■ Dataset excerpts

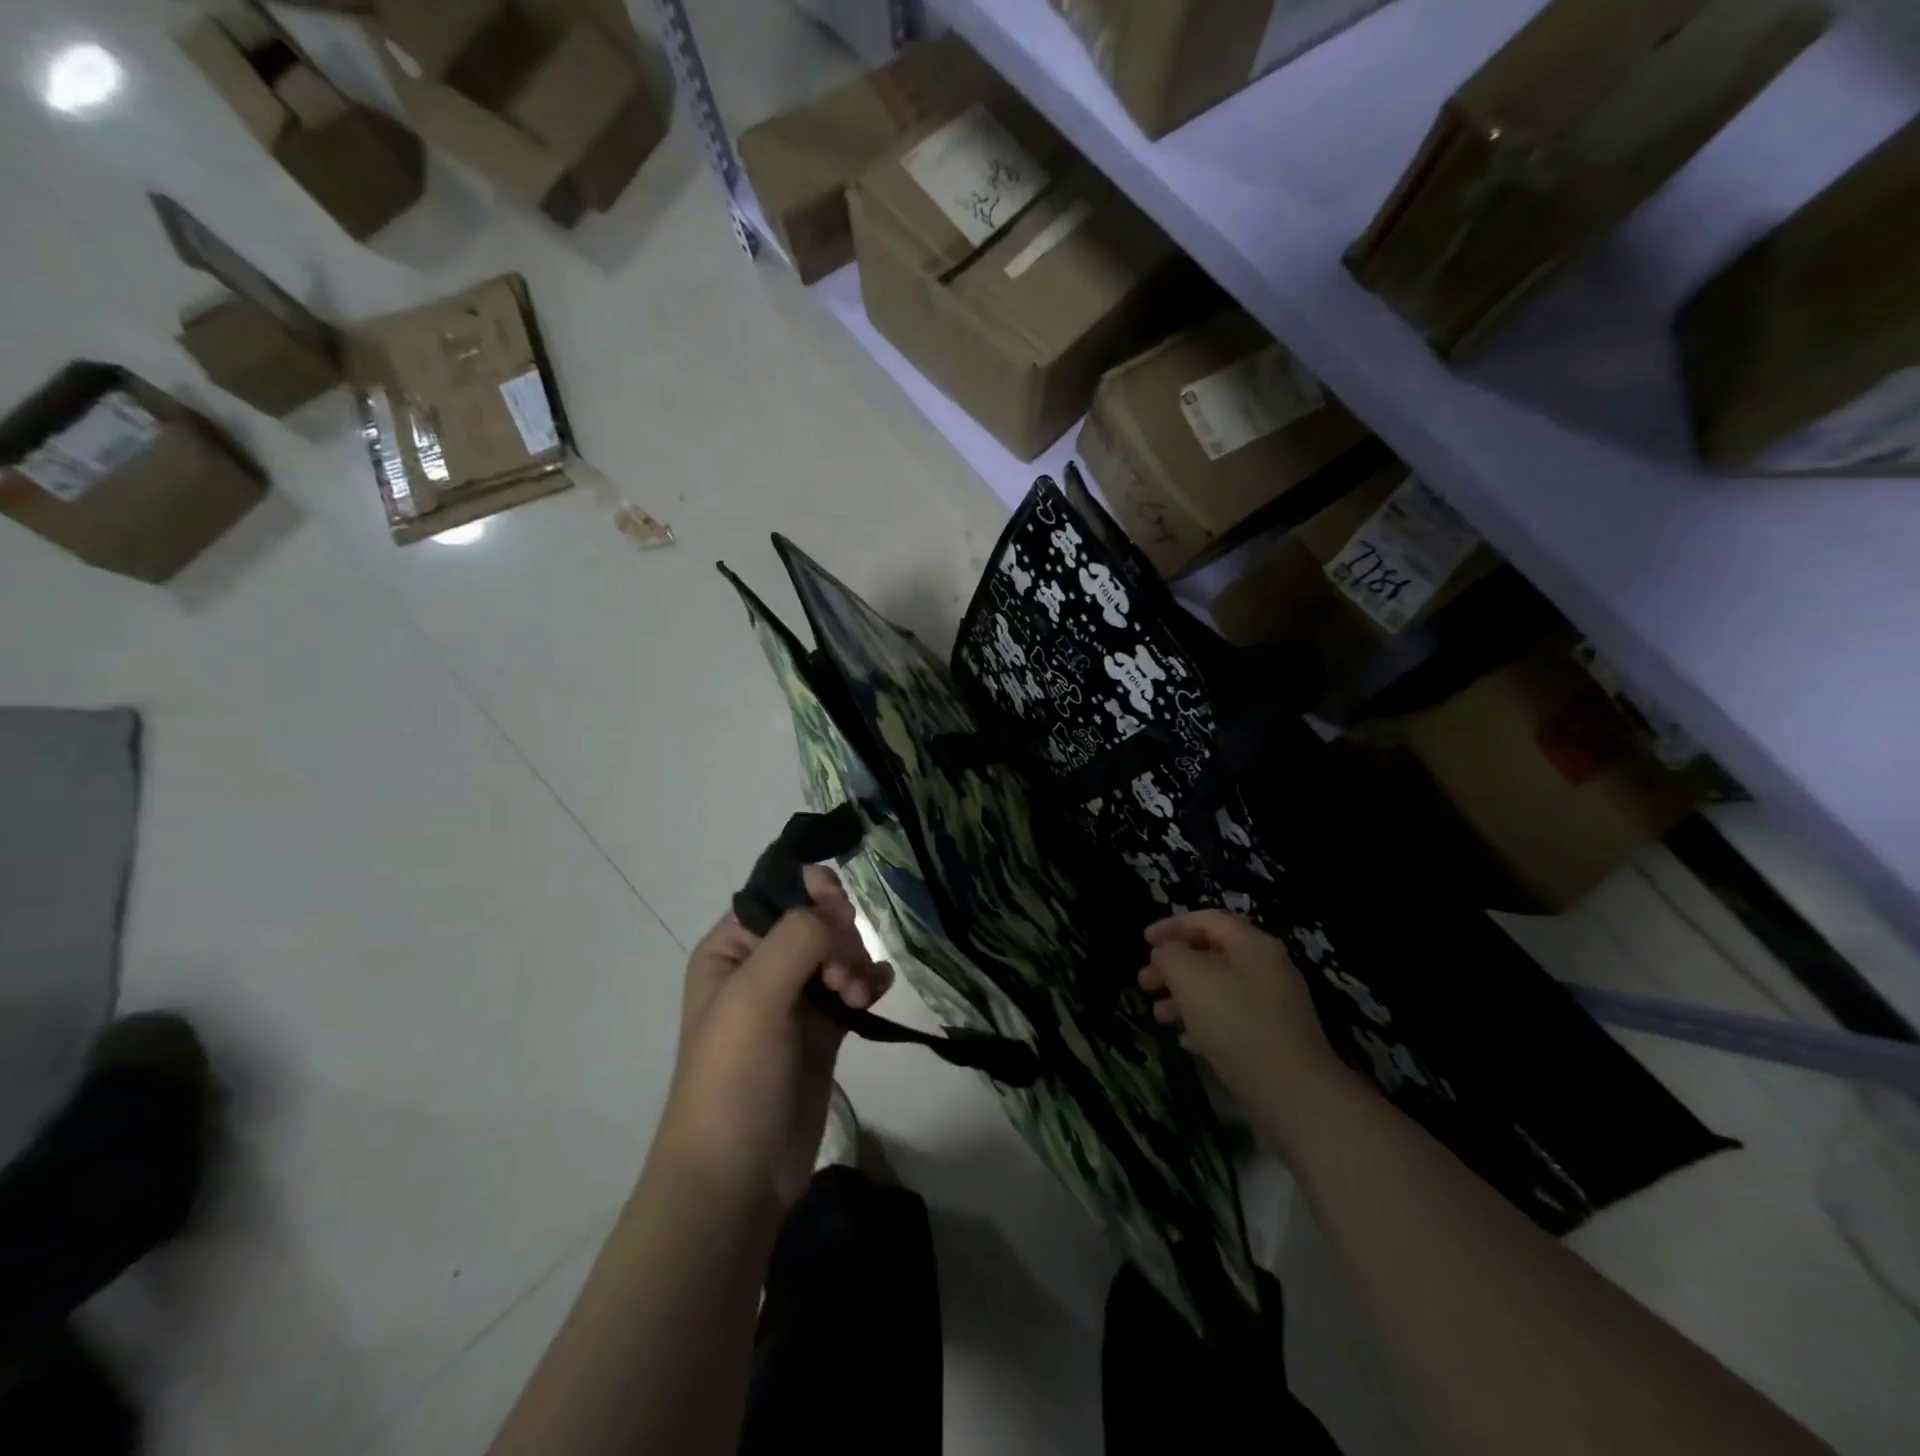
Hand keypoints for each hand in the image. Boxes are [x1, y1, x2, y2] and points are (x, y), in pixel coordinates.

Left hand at [652, 868, 892, 1211]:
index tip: (841, 915)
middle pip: (816, 922)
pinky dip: (869, 983)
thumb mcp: (754, 997)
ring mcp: (792, 1000)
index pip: (779, 895)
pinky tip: (877, 994)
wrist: (736, 1179)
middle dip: (839, 939)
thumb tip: (834, 907)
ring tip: (858, 998)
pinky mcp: (820, 1032)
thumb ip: (796, 938)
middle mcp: (760, 967)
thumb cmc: (734, 1079)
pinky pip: (852, 988)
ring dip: (857, 963)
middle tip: (842, 977)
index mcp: (731, 949)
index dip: (814, 896)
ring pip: (838, 953)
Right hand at [1139, 910, 1350, 1136]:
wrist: (1294, 1094)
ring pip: (1218, 990)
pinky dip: (1204, 1024)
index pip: (1207, 920)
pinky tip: (1186, 1041)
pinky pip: (1231, 1021)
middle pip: (1211, 955)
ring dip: (1183, 997)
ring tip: (1158, 1015)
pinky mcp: (1273, 1041)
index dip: (1172, 925)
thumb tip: (1166, 953)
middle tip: (1144, 982)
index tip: (1143, 941)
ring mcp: (1274, 1007)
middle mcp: (1267, 969)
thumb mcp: (1191, 977)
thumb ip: (1171, 955)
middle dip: (1173, 966)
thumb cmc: (1237, 1023)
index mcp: (1252, 945)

■ What needs to be done
For each line above that holds the string "thumb", provide a copy of that line.

■ Answer box
thumb mcp: (754, 997)
thumb tip: (834, 907)
thumb ip: (796, 938)
thumb cmc: (734, 1079)
thumb tip: (1166, 953)
thumb mcp: (1191, 977)
thumb ip: (1171, 955)
thumb cmc: (1237, 1023)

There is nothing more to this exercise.